Task goal> Check each line of the material that follows, and copy those holding the string "forms".

Source information>

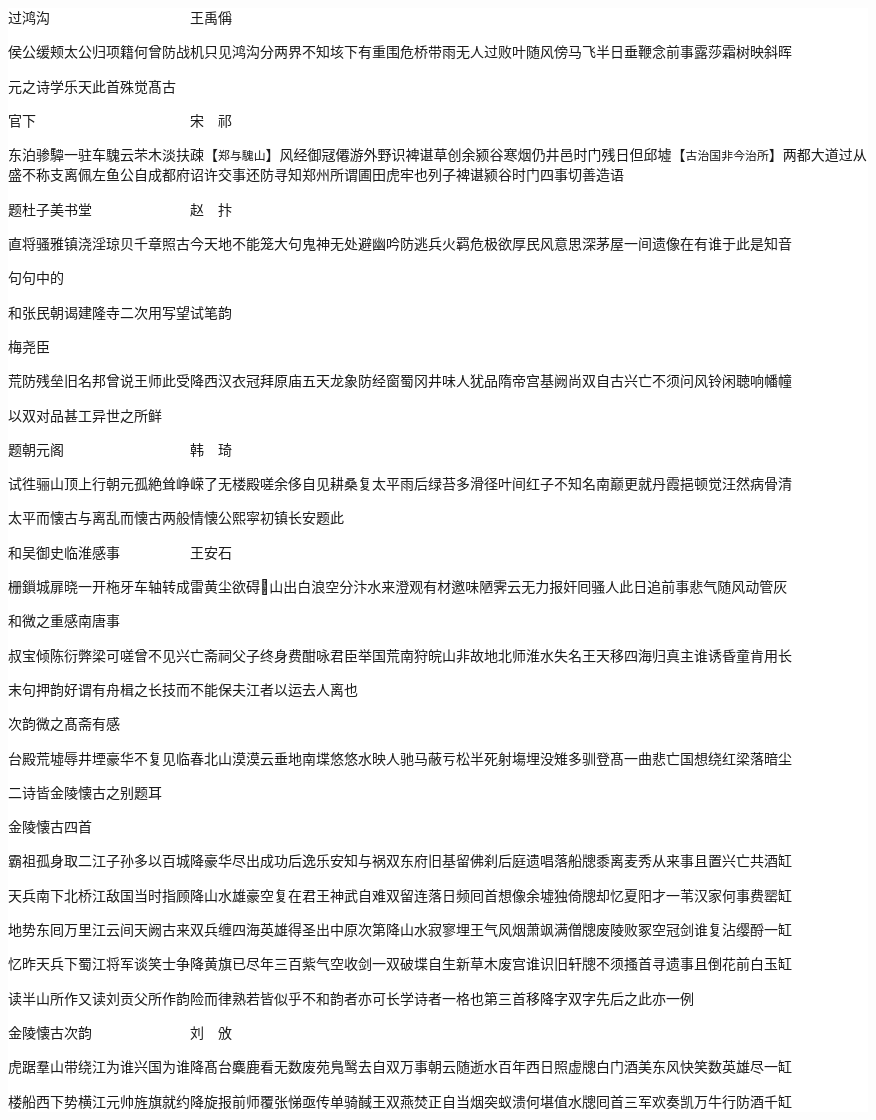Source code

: 过鸿沟　　　　　　　　　　王禹偁  

侯公缓颊太公归项籍何曾防战机只见鸿沟分两界不知垓下有重围危桥带雨无人过败叶随风傍马飞半日垂鞭念前事露莎霜树映斜晖  

元之诗学乐天此首殊觉髙古  

官下　　　　　　　　　　　宋　祁  

东泊骖驔一驻车騩云芣木淡扶疎【`郑与騩山`】风经御冦僊游外野识裨谌草创余颍谷寒烟仍井邑时门残日但邱墟【`古治国非今治所`】两都大道过从盛不称支离佩左鱼公自成都府诏许交事还防寻知郑州所谓圃田虎牢也列子裨谌颍谷时门四事切善造语  

题杜子美书堂　　　　　　　赵　抃  

直将骚雅镇浇淫琼贝千章照古今天地不能笼大句鬼神无处避幽吟防逃兵火羁危极欲厚民风意思深茅屋一间遗像在有谁于此是知音  

句句中的  

和张民朝谒建隆寺二次用写望试笔韵  

梅尧臣  

荒防残垒旧名邦曾说王师此受降西汉衣冠拜原庙五天龙象防经窗蜀冈井味人犹品隋帝宫基阙尚双自古兴亡不须问风铃闲聴响幡幢  

以双对品甚工异世之所鲜  

题朝元阁　　　　　　　　　韩　琦  

试徃骊山顶上行朝元孤絶耸峥嵘了无楼殿嗟余侈自见耕桑复太平雨后绿苔多滑径叶间红子不知名南巅更就丹霞挹顿觉汪然病骨清  

太平而懐古与离乱而懐古两般情懐公熙寜初镇长安题此  

和吴御史临淮感事　　　　　王安石  

栅鎻城扉晓一开柂牙车轴转成雷黄尘欲碍山出白浪空分汴水来澄观有材邀味陋霁云无力报奸囘骚人此日追前事悲气随风动管灰  

和微之重感南唐事  

叔宝倾陈衍弊梁可嗟曾不见兴亡斋祠父子终身费酣咏君臣举国荒南狩皖山非故地北师淮水失名王天移四海归真主谁诱昏童肯用长  

末句押韵好谓有舟楫之长技而不能保夫江者以运去人离也  

次韵微之髙斋有感  

台殿荒墟辱井堙豪华不复见临春北山漠漠云垂地南堞悠悠水映人驰马蔽亏松半死射塲埋没雉多驯登髙一曲悲亡国想绕红梁落暗尘  

二诗皆金陵懐古之别题耳  

金陵懐古四首  

霸祖孤身取二江子孙多以百城降豪华尽出成功后逸乐安知与祸双东府旧基留佛刹后庭遗唱落船牕黍离麦秀从来事且置兴亡共酒缸  

天兵南下北桥江敌国当时指顾降山水雄豪空复在君王神武自难双留连落日频囘首想像余墟独倚牕却忆夏阳才一苇汉家何事费罂缸  

地势东囘万里江云间天阙古来双兵缠四海英雄得圣出中原次第降山水寂寥埋王气风烟萧飒满僧牕废陵败冢空冠剑谁复沾缨酹一缸  

忆昨天兵下蜀江将军谈笑士争降黄旗已尽年三百紫气空收剑一双破堞自生新草木废宫谁识旧轩牕不须搔首寻遗事且倒花前白玉缸  

读半山所作又读刘贡父所作韵险而律熟若皆似乎不和韵者亦可长学诗者一格也第三首移降字双字先后之此亦一例  

金陵懐古次韵　　　　　　　刘　攽  

虎踞羣山带绕江为谁兴国为谁降髙台麋鹿看无数废苑鳬鹥去自双万事朝云随逝水百年西日照虚牕白门酒美东风快笑数英雄尽一缸  

楼船西下势横江元帅旌旗就约降旋报前师覆张悌亟传单骑馘王双燕焚正自当烟突蚁溃何堪值水牕囘首三军欢奏凯万牛行防酒千缸  
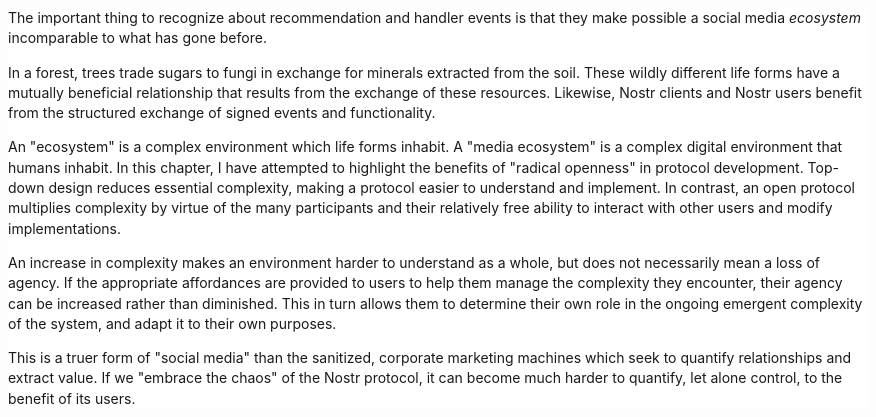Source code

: The important thing to recognize about recommendation and handler events is that they make possible a social media *ecosystem* incomparable to what has gone before.

In a forest, trees trade sugars to fungi in exchange for minerals extracted from the soil. These wildly different life forms have a mutually beneficial relationship that results from the exchange of these resources. Likewise, Nostr clients and Nostr users benefit from the structured exchange of signed events and functionality.

An "ecosystem" is a complex environment which life forms inhabit. A "media ecosystem" is a complex digital environment that humans inhabit. In this chapter, I have attempted to highlight the benefits of "radical openness" in protocol development. Top-down design reduces essential complexity, making a protocol easier to understand and implement. In contrast, an open protocol multiplies complexity by virtue of the many participants and their relatively free ability to interact with other users and modify implementations.

An increase in complexity makes an environment harder to understand as a whole, but does not necessarily mean a loss of agency. If the appropriate affordances are provided to users to help them manage the complexity they encounter, their agency can be increased rather than diminished. This in turn allows them to determine their own role in the ongoing emergent complexity of the system, and adapt it to their own purposes.

This is a truer form of "social media" than the sanitized, corporate marketing machines which seek to quantify relationships and extract value. If we "embrace the chaos" of the Nostr protocol, it can become much harder to quantify, let alone control, to the benefit of its users.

Answer>
In a forest, trees trade sugars to fungi in exchange for minerals extracted from the soil. These wildly different life forms have a mutually beneficial relationship that results from the exchange of these resources. Likewise, Nostr clients and Nostr users benefit from the structured exchange of signed events and functionality.
An "ecosystem" is a complex environment which life forms inhabit. A "media ecosystem" is a complex digital environment that humans inhabit. In this chapter, I have attempted to highlight the benefits of "radical openness" in protocol development. Top-down design reduces essential complexity, making a protocol easier to understand and implement. In contrast, an open protocol multiplies complexity by virtue of the many participants and their relatively free ability to interact with other users and modify implementations.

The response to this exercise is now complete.